Taking The Therapeutic Journey Online
If you’re considering therapy but aren’t sure where to begin, online therapy could help you start the process with ease. It’s likely that you’ll want to find a therapist that matches your specific needs, preferences, and situation. With online therapy platforms such as BetterHelp, you can fill out a form stating the areas you’re struggling in and what qualities you’d like in a provider.
BetterHelp provides a comprehensive database of counselors with proven expertise and experience in helping their clients improve their lives and understand themselves more deeply. Upon matching with one of these providers, you can speak with them from the comfort of your home and start to determine whether they’re the right fit for you. You can switch therapists as needed and participate in sessions for as long as you’d like. Having control over your therapy journey may allow you to have a more positive experience.

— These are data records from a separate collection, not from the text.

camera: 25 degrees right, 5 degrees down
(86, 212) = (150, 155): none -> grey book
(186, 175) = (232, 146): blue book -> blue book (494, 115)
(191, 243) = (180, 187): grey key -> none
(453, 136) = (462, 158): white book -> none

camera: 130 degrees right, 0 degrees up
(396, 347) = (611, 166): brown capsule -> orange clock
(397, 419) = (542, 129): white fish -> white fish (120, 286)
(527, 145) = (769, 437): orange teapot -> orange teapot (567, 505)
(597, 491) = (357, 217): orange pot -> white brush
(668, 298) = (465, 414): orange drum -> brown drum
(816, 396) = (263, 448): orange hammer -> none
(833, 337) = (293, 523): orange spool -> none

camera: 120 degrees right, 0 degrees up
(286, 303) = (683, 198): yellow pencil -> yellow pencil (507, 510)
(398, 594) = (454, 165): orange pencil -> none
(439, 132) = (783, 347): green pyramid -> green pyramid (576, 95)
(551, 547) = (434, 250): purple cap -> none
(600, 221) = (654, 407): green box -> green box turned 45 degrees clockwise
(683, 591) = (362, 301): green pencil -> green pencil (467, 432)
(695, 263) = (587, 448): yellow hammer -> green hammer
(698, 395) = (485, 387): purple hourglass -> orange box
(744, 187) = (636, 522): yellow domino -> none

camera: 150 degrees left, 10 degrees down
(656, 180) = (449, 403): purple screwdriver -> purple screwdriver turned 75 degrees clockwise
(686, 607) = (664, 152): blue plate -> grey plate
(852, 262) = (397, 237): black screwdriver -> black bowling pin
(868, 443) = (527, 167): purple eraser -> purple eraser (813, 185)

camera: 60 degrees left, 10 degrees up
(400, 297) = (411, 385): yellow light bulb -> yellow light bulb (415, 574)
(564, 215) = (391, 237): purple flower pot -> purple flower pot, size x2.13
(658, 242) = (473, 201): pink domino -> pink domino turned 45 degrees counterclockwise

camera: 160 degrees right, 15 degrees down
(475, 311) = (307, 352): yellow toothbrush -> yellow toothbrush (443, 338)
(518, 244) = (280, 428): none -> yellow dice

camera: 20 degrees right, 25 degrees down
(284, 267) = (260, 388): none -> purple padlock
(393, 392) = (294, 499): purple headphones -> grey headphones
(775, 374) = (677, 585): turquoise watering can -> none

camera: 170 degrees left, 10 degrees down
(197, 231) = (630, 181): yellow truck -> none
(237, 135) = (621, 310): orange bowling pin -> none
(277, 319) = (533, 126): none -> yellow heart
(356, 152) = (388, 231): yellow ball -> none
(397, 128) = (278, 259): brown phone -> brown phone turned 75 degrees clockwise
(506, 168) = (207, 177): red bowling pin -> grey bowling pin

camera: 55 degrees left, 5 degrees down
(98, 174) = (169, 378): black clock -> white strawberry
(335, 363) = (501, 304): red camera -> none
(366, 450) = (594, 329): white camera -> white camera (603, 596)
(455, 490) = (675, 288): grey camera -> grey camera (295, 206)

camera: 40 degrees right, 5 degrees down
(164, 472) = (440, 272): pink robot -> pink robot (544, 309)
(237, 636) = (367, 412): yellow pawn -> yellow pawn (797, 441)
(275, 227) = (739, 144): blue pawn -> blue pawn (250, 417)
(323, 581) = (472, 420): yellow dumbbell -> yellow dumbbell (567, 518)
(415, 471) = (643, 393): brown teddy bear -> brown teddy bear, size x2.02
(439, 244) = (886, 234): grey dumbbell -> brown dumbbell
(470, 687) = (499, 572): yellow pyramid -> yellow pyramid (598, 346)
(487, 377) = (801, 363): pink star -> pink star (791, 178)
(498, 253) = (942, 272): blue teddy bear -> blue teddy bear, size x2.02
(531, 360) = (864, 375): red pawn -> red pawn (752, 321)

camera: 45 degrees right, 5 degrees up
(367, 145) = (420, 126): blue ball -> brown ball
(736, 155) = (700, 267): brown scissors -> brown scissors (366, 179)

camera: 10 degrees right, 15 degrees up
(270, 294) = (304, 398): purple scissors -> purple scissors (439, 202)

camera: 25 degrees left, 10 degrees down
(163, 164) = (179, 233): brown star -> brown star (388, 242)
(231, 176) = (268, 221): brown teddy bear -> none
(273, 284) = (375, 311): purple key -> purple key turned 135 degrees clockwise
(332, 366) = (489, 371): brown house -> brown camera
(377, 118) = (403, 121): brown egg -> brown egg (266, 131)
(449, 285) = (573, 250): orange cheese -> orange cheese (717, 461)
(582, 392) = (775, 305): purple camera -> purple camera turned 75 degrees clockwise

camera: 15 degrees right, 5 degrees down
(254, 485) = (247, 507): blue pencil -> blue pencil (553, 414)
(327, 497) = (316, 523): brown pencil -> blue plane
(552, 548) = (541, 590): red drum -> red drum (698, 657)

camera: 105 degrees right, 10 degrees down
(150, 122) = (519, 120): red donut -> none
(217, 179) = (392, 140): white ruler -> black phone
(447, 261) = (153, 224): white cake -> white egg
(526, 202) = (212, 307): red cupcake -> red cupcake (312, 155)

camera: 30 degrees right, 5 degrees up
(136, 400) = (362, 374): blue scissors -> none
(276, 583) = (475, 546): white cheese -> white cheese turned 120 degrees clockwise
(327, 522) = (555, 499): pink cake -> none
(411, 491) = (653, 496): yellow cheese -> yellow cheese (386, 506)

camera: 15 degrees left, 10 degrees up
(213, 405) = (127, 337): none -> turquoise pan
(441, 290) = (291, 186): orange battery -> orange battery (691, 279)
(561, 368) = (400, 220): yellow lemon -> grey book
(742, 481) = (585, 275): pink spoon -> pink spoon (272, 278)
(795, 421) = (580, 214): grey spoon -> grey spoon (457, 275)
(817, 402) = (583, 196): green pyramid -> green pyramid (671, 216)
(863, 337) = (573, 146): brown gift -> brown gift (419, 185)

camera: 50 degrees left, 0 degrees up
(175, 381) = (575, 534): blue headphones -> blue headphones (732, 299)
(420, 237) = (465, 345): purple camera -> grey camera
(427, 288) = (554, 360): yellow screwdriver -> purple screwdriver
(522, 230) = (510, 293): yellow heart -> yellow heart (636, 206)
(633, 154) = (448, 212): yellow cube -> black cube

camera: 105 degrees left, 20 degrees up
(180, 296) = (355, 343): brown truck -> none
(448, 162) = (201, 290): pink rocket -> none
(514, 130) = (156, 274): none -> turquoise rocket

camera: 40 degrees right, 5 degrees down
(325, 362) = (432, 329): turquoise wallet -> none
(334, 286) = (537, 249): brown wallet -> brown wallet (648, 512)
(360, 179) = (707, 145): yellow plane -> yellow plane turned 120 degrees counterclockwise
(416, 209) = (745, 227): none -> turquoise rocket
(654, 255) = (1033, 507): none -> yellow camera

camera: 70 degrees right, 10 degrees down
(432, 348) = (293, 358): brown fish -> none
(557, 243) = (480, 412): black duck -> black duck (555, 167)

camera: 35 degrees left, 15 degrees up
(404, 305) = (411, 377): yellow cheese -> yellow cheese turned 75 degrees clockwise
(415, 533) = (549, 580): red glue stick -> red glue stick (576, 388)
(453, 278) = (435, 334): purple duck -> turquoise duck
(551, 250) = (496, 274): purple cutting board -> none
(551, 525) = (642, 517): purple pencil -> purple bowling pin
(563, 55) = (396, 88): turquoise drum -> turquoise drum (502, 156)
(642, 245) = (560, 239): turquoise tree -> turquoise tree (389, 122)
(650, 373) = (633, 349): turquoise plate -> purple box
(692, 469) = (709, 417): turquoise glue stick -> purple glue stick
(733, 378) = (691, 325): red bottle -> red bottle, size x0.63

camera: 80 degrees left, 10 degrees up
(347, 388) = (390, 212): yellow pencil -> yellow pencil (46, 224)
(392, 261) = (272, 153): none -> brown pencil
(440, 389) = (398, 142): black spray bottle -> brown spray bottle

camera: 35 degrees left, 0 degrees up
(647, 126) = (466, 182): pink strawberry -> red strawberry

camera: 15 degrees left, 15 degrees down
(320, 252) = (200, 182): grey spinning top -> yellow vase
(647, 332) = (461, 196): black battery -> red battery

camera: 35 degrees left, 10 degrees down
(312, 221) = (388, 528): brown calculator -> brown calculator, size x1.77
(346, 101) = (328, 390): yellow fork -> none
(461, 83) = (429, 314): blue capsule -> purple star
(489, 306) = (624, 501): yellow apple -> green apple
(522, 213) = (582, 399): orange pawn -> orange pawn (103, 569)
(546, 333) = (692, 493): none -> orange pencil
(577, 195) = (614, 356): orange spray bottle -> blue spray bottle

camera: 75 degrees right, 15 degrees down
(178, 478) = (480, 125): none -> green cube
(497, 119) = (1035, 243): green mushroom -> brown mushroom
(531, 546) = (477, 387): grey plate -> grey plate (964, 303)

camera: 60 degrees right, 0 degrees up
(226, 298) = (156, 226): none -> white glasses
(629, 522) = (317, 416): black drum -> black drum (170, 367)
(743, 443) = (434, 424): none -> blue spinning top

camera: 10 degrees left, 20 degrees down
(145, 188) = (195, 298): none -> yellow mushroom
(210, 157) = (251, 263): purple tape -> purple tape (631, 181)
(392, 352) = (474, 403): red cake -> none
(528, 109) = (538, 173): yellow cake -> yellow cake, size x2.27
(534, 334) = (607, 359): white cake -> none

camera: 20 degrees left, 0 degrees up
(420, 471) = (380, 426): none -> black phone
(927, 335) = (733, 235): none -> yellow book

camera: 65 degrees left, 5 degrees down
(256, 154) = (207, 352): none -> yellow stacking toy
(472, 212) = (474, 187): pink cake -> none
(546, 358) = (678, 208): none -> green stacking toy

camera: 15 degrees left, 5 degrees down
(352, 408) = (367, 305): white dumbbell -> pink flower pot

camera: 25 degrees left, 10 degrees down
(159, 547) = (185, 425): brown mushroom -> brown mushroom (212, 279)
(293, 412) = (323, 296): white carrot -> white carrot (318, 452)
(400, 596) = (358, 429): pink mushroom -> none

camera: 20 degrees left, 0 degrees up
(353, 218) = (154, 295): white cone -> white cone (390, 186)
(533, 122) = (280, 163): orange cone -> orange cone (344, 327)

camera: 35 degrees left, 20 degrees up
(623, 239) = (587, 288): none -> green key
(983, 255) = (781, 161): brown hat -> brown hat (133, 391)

Research has indicated that there may be no substantial difference in efficacy between therapy accessed online and therapy accessed in a traditional in-person setting. In one study, clients who completed their therapy journeys online saw a significant reduction in symptoms of a range of different mental health conditions, including post-traumatic stress disorder, anxiety, eating disorders, depression, bipolar disorder, mood disorders, phobias, and more. Cognitive behavioral therapy, or CBT, was the chosen approach that contributed to these outcomes and worked by providing participants with the tools they needed to change their thoughts and alter their behaviors.